Only a Florida, Maryland and Massachusetts index gas taxes for inflation. According to the conservative Institute on Taxation and Economic Policy, most state gas taxes, especially those not indexed, are “built to fail.”

After adjusting to account for growth in construction costs, the average state’s gas tax rate has effectively fallen by 20 percent, or 6.8 cents per gallon, since the last time it was increased. Among the 36 states levying only a fixed-rate tax, effective gas tax rates have plummeted by 29 percent, or 9.5 cents per gallon since they were last increased, according to the 2011 study.

Since the federal gas tax was last increased — to 18.4 cents per gallon — in 1993, inflation has eroded its value by 40 percent, according to Ben Husch of the National Conference of State Legislatures. States that tax by the gallon have fared no better, leading many to look at models like Oregon’s.

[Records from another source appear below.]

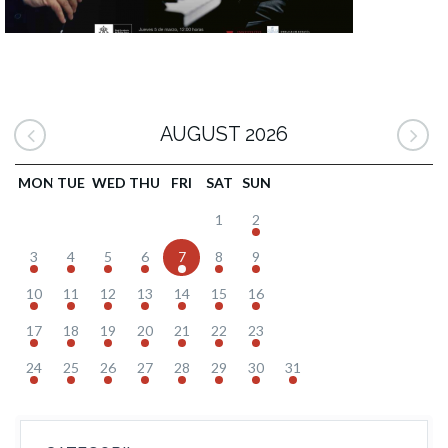
AUGUST 2026
MON
TUE
WED
THU
FRI
SAT
SUN
1
2
3
4
5
6
7
8
9
10
11
12
13
14
15
16
17
18
19
20
21
22
23
24
25
26
27
28
29
30
31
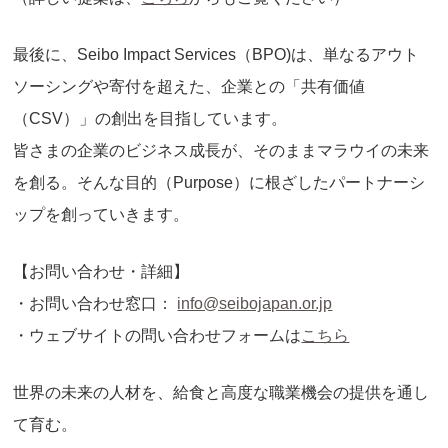
最後に、Seibo Impact Services（BPO)は、単なるアウト
ソーシングや寄付を超えた、企業との「共有価値
（CSV）」の創出を目指しています。
皆さまの企業のビジネス成長が、そのままマラウイの未来
を創る。そんな目的（Purpose）に根ざしたパートナーシ
ップを創っていきます。
【お問い合わせ・詳細】
・お問い合わせ窓口：
info@seibojapan.or.jp
・ウェブサイトの問い合わせフォームは
こちら
世界の未来の人材を、給食と高度な職業機会の提供を通し
て育む。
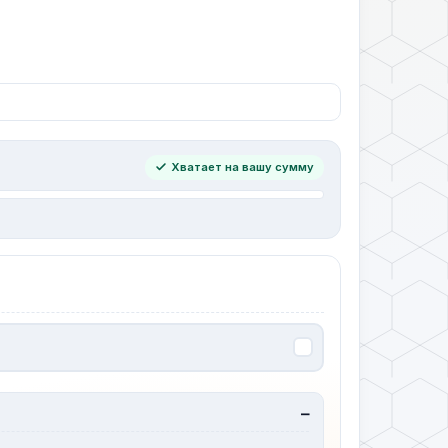
Хватает на вашу сумму
—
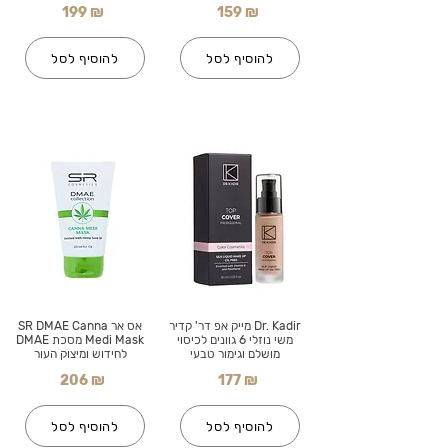
199 ₪
159 ₪
להוסיף לסל
להוסיף לסל
Dr. Kadir מייק אפ דר' קדיר
אס אר SR DMAE Canna
משי נוזלי 6 גוונים לכיסוי
Medi Mask מסכת DMAE
מושלם וגימור טבעי
לחידוש ומיצוק העור
206 ₪
177 ₪
להוסיף לסל
להוסיף לסל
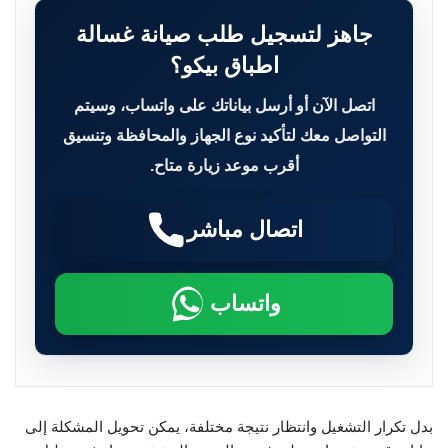
جاهز لتسجيل طلب صيانة غسالة
اطباق بيكو؟
اتصل الآن أو أرسل بياناتك على واتساب، وسيتم
التواصل معك لتأكيد نوع الجهاز والمحافظة وتنسيق
أقرب موعد زيارة متاح.
اتصال مباشر
واتساب
بدل تكرار التشغيل وانتظار نتيجة مختلفة، يمكن تحويل المشكلة إلى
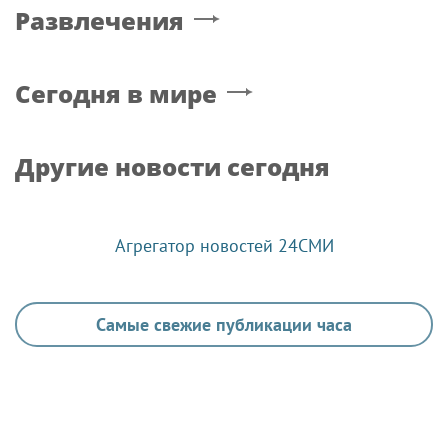
Развлечения
Сегодня в мире
Другие новости сегодня
Агрегатор новостей 24СМИ
Самые свежие публикации часа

Last week, President Barack Obama signed a bill transferring $11 billion into the federal Highway Trust Fund — a temporary fix to prevent the fund from going dry. Enactment of this legislation prevented the U.S. Department of Transportation from having to implement its cash management plan, which would have delayed reimbursement payments to state departments of transportation, according to the National Association of State Budget Officers.

State’s experiment

In Oregon, a pilot program will test the “mileage-driven tax,” which eventually could replace the state’s per-gallon gas tax.

Private contractors are bidding to devise a way to calculate mileage. Several consultants will be selected and each could have a different method, said James Whitty, manager of the Oregon Office of Innovative Partnerships and Alternative Funding. The state is starting to sign up volunteers for the program, including Friedman, with the goal of getting 5,000 testers in place by next spring to try a variety of mileage calculation methods.

Another volunteer, Michelle Giguere of Portland, said she signed up because it’s important to get data before making a policy decision. Giguere said she doesn’t put many miles on her Jaguar during the week, when she commutes to her job at a law firm. But she racks up large gas bills on the weekends, when she often drives more than 100 miles to recreational areas.

“It’s completely obvious that the gas tax is not sustainable right now to keep our infrastructure funded,” she said. “I’m curious how this is going to work. What Oregon is doing is really smart.”

One way to monitor mileage would be an odometer-like device that simply tracks miles driven. (The motorist would receive a refund for miles driven out of state.) Another could involve GPS monitoring, and others could rely on smartphone apps or a combination of tracking systems.

The proposed tax rate is 1.5 cents per mile, which is the current state gas tax rate of 30 cents per gallon divided by the average car’s 20 miles per gallon. Friedman, with his gas-guzzling Suburban, probably would do better under the mileage tax than the per-gallon tax. Drivers with more-efficient cars might do worse.

Civil liberties groups initially had qualms about the program, but when a method was proposed that did not rely on GPS, their fears were assuaged, said to Becky Straus, legislative director for American Civil Liberties Union of Oregon. Straus also said provisions in the test program that do not allow the information to be used by law enforcement without a probable cause warrant and require the information to be destroyed after a set period of time, also eased concerns.

“There’s quite a lot of trepidation about what’s happening with motor vehicles as far as fuel efficiency goes,” Whitty said. That’s a good thing, to have fuel efficiency, but if a state is heavily depending on the gas tax, if the efficiency goes up, the revenue goes down. Electric vehicles don’t burn any gas. The question is what do you do?”